#### HOW TO COMPLETE THIS TASK:
Return the lines below exactly, from the first line to the line that contains "val en Pé de Pedra | GALICIA". Leave out pictures.

· · ·

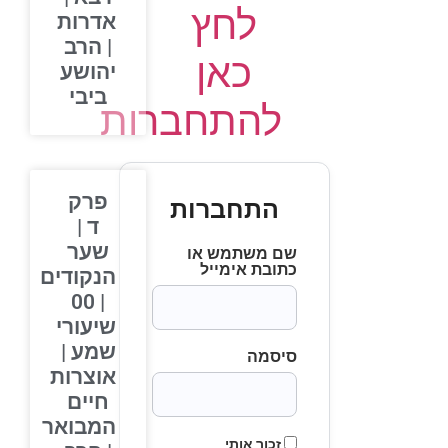
לחץ
אדרות
| הרב
כאן
יהושע
ביבי
להתחברות
פרק
התחברות
ד |
שער
שם משתמש או
כתובת אימייל
הנקודים
| 00
שיעורי
שמע |
סיסמה
אוצרות
חיים
המבואר
זכור אותי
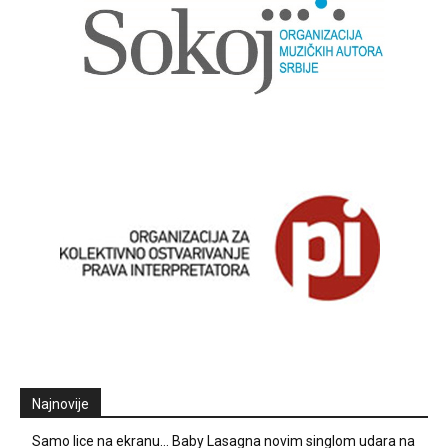
Najnovije
Samo lice na ekranu… Baby Lasagna novim singlom udara na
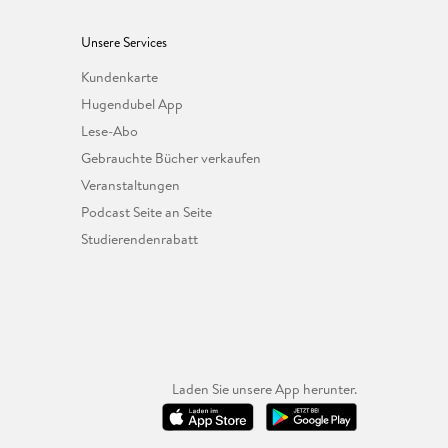
Unsere Services
Kundenkarte
Hugendubel App
Lese-Abo
Gebrauchte Bücher verkaufen
Veranstaltungen
Podcast Seite an Seite
Studierendenrabatt
Laden Sie unsere App herunter.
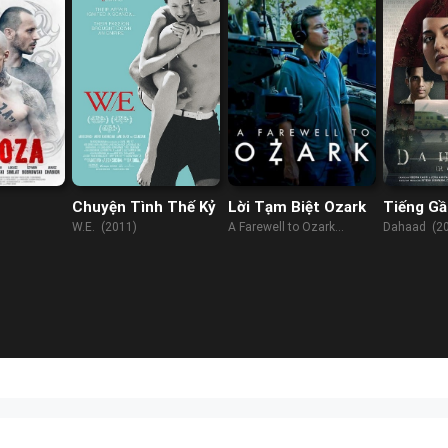
Chuyện Tình Thế Kỷ
Lời Tạm Biệt Ozark
Tiếng G
W.E. (2011)
A Farewell to Ozark
Dahaad (2
(2022)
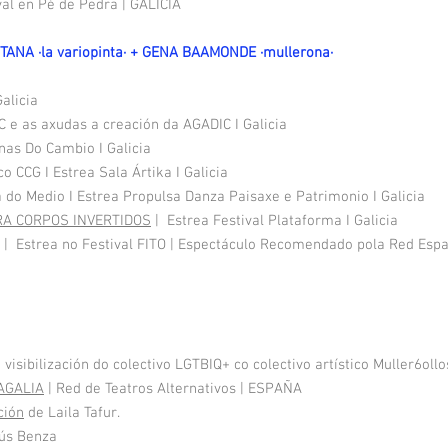
val en Pé de Pedra | GALICIA
ANA ·la variopinta· + GENA BAAMONDE ·mullerona·
alicia​
 e as axudas a creación da AGADIC I Galicia​
as Do Cambio I Galicia
 CCG I Estrea Sala Ártika I Galicia
 do Medio I Estrea Propulsa Danza Paisaxe e Patrimonio I Galicia
A CORPOS INVERTIDOS
| Estrea Festival Plataforma I Galicia
Estrea no Festival FITO | Espectáculo Recomendado pola Red Españo
isibilización do colectivo LGTBIQ+ co colectivo artístico Muller6ollo
AGALIA
| Red de Teatros Alternativos | ESPAÑA
ción
de Laila Tafur.
ús Benza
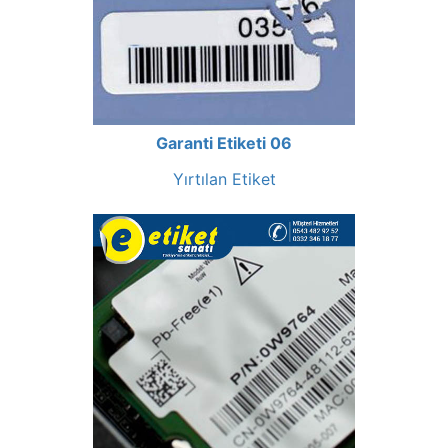
Garanti Etiketi 06
Yırtılan Etiket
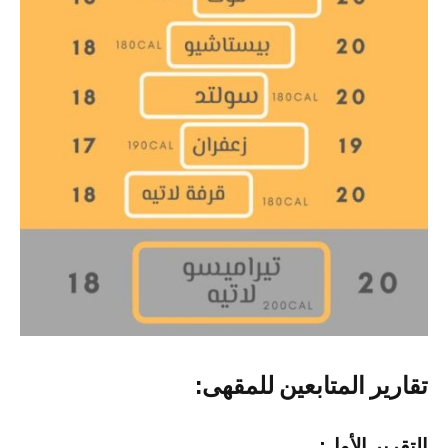
تقارير المتابعين للمقهى:
التقرير الأول:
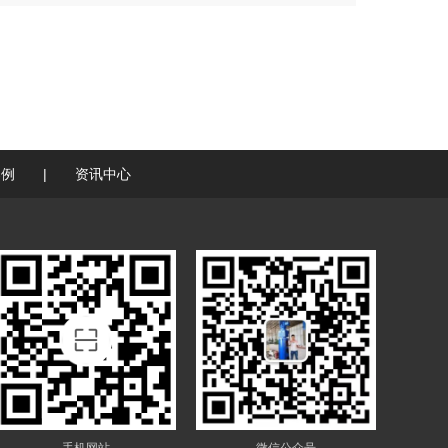
案例
|
资讯中心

· · ·

#### ANSWER SPACE:
לחץ
אדרות
| הרב
כאן
יהושע
ביבי
להתחברות
פרק
התחברות
ד |
שער
שם משתמש או
כתובת אימייל
הנקודים
| 00
שיעורי
שמע |
סיסמה
אוצרות
חיים
המבואר
זכור אותי
Najnovije
Samo lice na ekranu… Baby Lasagna novim singlom udara na
Unsere Services
Kundenkarte
Hugendubel App
Lese-Abo
Gebrauchte Bücher verkaufen
Veranstaltungen
Podcast Seite an Seite
Studierendenrabatt
Laden Sie unsere App herunter.
Chuyện Tình Thế Kỷ
Lời Tạm Biệt Ozark
Tiếng G
W.E. (2011)
A Farewell to Ozark
Dahaad (2
(2022)
val en Pé de Pedra | GALICIA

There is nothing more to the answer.